Please copy out word for word the material from its beginning through the line containing "Answer: on the dark blue car's own right", both ends included, and leave out the pictures.

DATA RECORDS
=== Begin Enclosure ===

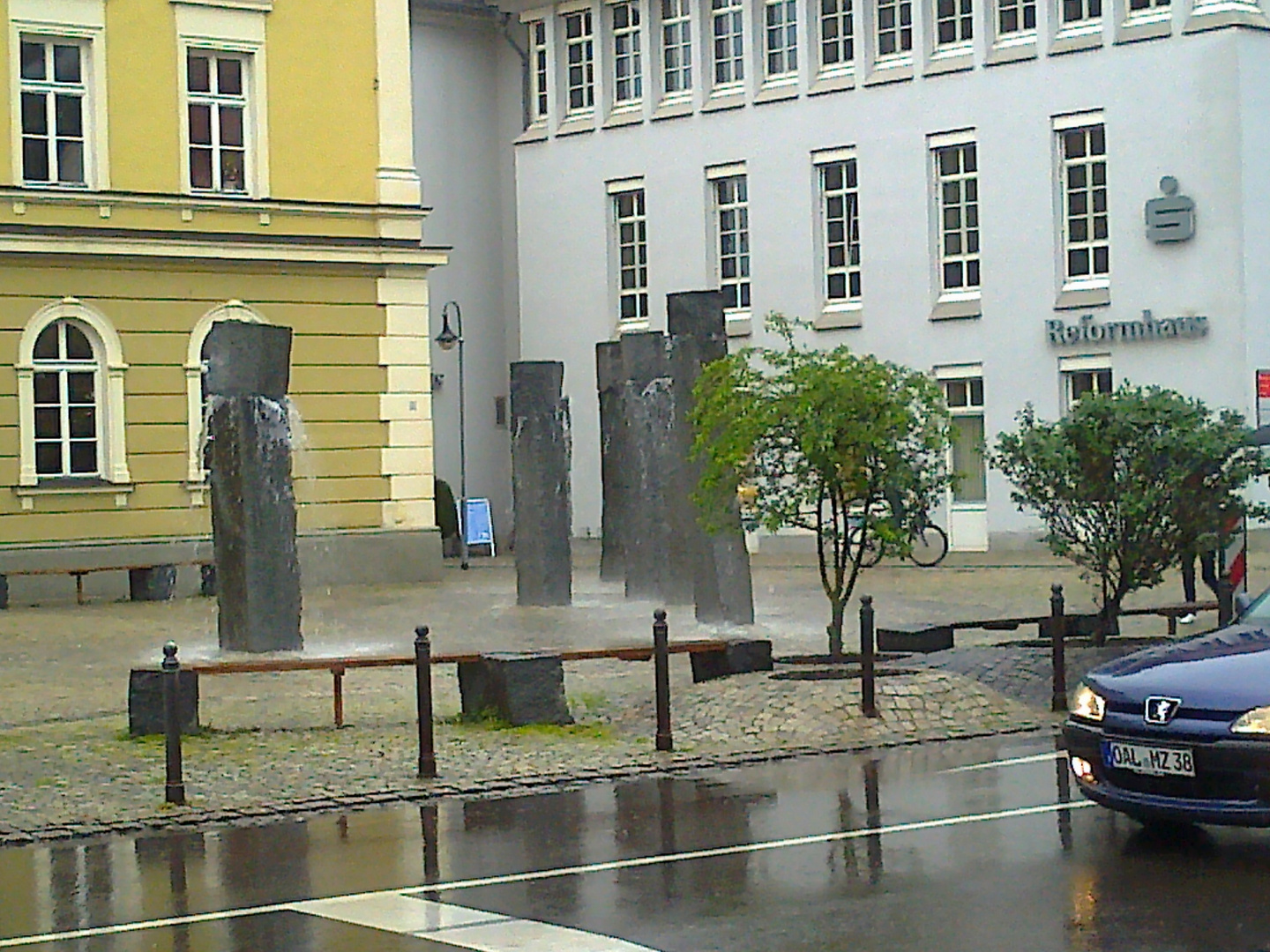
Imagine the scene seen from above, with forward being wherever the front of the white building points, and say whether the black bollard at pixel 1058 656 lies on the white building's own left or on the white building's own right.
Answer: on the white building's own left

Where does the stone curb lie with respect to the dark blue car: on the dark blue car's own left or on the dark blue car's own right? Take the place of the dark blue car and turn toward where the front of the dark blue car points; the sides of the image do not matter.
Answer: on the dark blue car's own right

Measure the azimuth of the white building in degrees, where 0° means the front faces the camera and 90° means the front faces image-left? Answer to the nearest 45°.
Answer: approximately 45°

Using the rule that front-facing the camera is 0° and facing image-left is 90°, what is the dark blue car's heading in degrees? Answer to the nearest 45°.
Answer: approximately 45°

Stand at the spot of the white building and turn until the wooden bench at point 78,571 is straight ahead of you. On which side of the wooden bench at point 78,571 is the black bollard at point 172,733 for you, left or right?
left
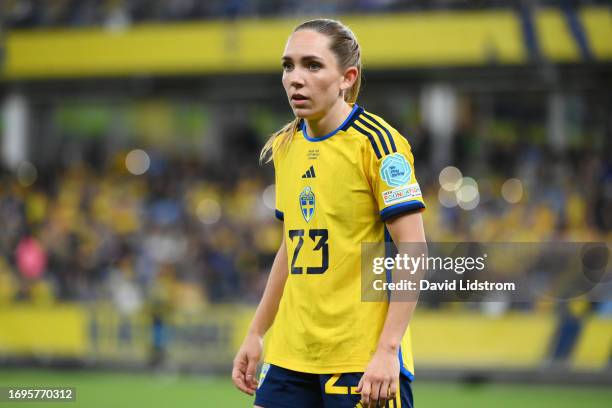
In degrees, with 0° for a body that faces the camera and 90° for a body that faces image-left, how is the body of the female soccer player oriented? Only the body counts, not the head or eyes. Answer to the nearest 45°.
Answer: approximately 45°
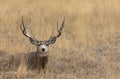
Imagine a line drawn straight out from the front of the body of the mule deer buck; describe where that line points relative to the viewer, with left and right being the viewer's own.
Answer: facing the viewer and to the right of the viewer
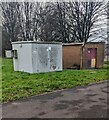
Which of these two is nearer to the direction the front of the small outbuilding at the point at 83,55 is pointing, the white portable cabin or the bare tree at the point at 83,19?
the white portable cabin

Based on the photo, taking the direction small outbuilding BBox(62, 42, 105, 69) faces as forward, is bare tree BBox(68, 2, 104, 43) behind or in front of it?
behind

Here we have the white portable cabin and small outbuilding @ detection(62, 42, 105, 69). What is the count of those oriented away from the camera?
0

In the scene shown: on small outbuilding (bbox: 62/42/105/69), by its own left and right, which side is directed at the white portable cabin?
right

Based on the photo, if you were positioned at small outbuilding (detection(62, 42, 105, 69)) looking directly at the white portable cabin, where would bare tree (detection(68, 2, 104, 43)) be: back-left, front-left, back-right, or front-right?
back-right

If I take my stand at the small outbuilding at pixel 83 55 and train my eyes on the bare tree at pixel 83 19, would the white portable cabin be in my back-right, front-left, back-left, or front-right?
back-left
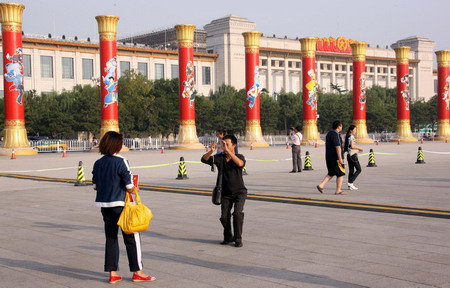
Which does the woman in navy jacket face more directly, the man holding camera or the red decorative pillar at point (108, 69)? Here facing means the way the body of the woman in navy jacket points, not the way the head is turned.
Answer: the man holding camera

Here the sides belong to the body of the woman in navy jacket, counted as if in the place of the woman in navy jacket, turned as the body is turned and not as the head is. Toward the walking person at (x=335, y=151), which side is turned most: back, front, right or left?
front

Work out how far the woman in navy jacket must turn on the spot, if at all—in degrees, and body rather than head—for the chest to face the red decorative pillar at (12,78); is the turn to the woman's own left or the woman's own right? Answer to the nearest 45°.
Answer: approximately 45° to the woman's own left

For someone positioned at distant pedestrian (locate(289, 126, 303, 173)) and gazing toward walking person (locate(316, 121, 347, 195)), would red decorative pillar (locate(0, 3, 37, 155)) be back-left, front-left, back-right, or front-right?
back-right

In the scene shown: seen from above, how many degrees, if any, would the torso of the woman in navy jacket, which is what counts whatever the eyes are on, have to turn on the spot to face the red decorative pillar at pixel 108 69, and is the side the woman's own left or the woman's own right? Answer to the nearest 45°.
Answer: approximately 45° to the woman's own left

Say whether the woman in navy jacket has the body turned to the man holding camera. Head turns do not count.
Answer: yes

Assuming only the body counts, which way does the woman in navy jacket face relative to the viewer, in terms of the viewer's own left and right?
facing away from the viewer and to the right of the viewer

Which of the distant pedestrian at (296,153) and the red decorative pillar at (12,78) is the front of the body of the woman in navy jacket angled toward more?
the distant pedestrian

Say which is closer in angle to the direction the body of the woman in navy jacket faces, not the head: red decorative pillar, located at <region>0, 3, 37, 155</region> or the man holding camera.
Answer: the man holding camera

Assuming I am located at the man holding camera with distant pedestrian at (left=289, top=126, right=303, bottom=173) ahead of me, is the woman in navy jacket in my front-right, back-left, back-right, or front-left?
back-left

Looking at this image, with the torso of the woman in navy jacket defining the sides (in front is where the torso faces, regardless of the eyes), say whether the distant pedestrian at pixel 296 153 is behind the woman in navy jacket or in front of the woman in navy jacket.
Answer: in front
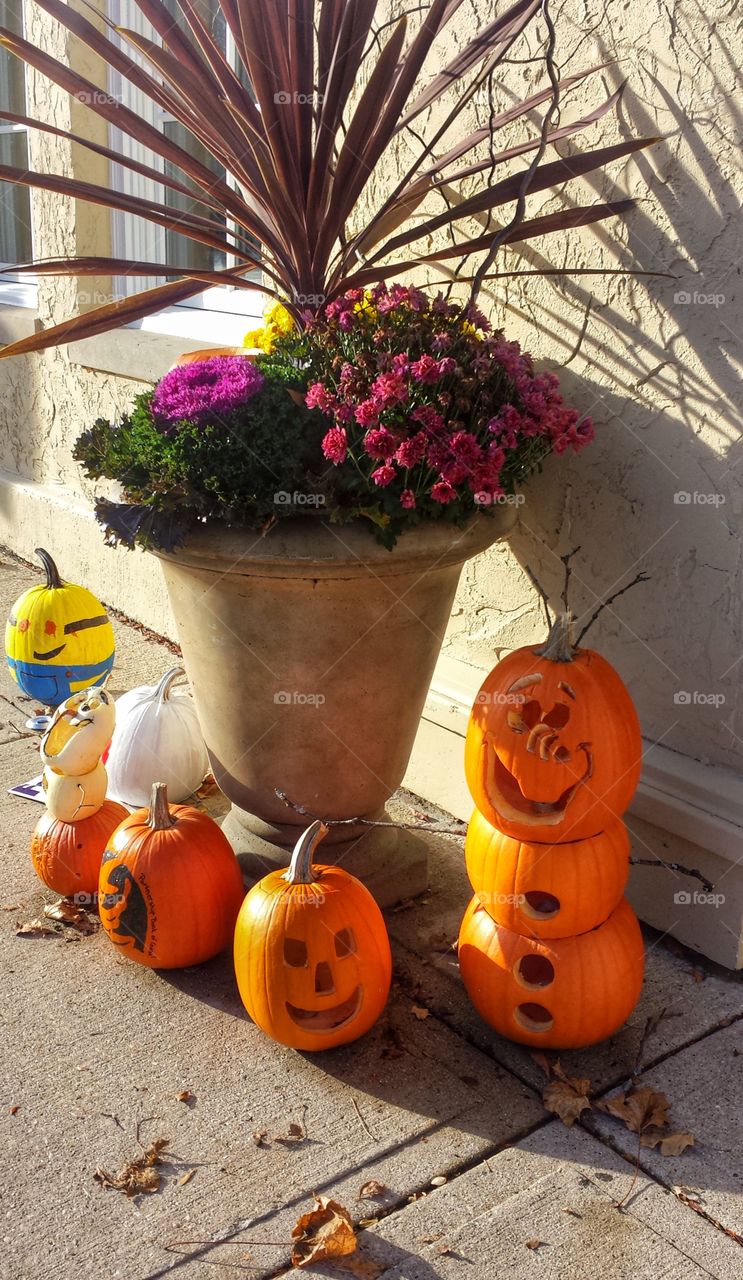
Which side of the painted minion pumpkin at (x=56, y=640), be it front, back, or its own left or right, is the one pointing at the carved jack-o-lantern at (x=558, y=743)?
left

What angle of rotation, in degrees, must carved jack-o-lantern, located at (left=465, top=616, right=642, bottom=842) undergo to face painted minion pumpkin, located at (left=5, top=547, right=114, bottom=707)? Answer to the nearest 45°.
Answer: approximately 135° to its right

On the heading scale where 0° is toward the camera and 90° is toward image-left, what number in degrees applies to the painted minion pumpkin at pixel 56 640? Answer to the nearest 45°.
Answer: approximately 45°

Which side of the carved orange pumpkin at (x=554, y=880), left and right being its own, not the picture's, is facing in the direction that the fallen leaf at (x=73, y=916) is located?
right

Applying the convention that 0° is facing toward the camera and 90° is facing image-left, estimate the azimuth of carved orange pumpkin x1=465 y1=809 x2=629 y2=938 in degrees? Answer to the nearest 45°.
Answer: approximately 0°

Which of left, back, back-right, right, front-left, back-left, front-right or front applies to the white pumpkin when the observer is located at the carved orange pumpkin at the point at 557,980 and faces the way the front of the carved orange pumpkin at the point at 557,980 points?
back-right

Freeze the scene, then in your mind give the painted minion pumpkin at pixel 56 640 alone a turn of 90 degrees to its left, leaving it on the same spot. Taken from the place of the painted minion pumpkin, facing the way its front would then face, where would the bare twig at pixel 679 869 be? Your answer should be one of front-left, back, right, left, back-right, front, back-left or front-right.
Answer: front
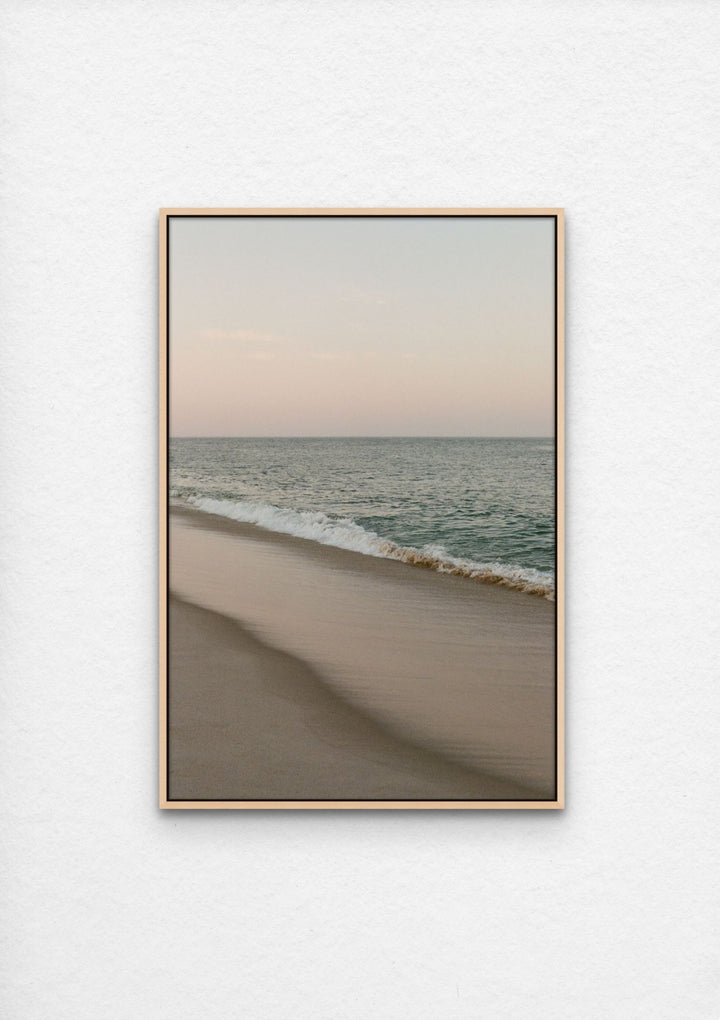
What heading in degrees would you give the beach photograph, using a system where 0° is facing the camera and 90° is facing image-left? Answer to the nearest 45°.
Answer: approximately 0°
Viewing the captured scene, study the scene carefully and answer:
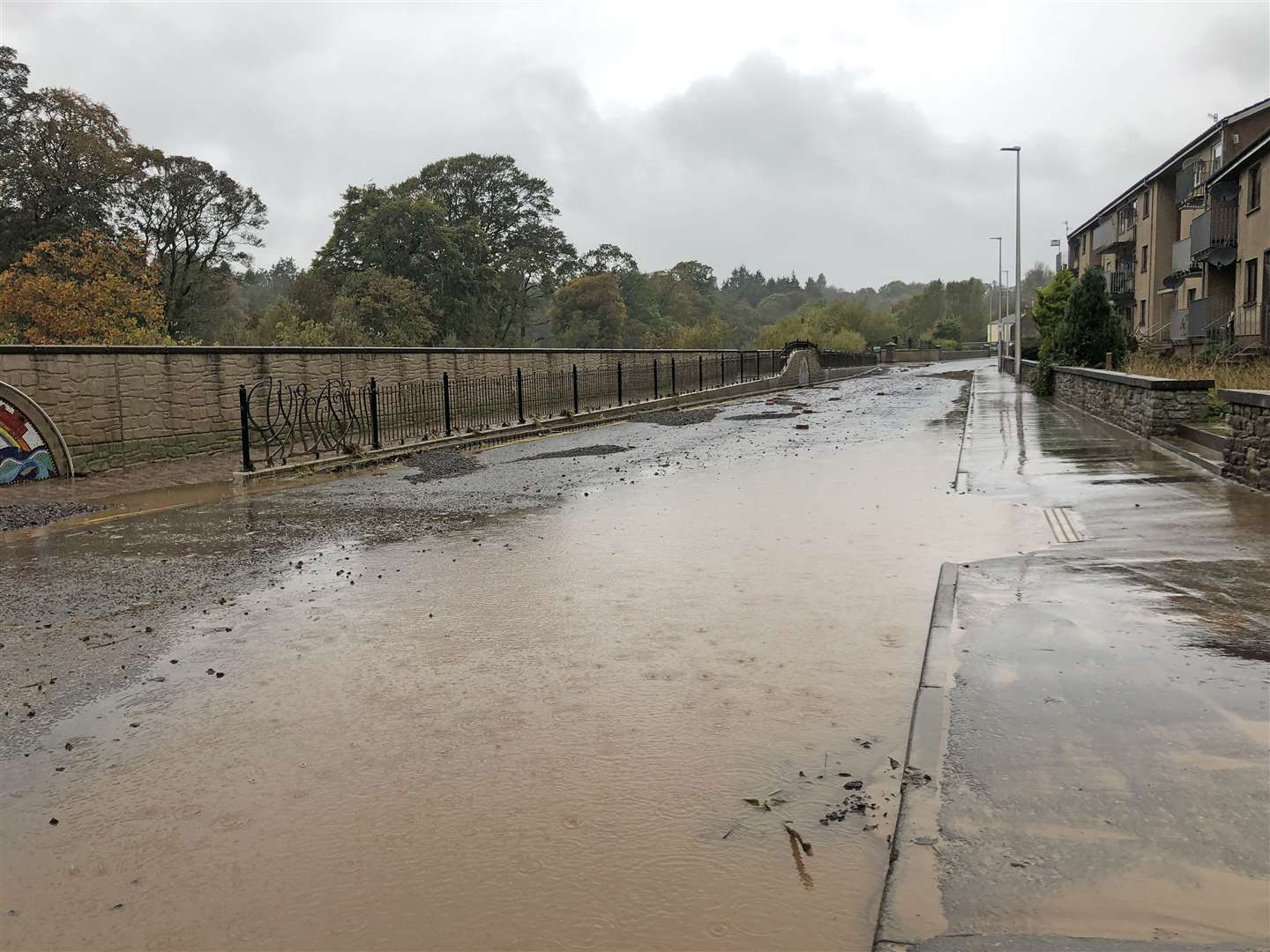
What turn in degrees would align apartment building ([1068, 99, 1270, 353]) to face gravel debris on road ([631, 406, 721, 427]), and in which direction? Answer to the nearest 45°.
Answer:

=== End Enclosure ===

REPLY
Imagine the scene seen from above, with forward being wherever the front of the white building points, and say whether the black bollard at pixel 1058 656 lies on the white building's own left or on the white building's own right.
Answer: on the white building's own left

Where does the stone curb lie with respect to the dark blue car: on the dark blue car's own left or on the dark blue car's own right? Take the place of the dark blue car and turn toward where the front of the dark blue car points; the sides of the image do not matter.
Answer: on the dark blue car's own right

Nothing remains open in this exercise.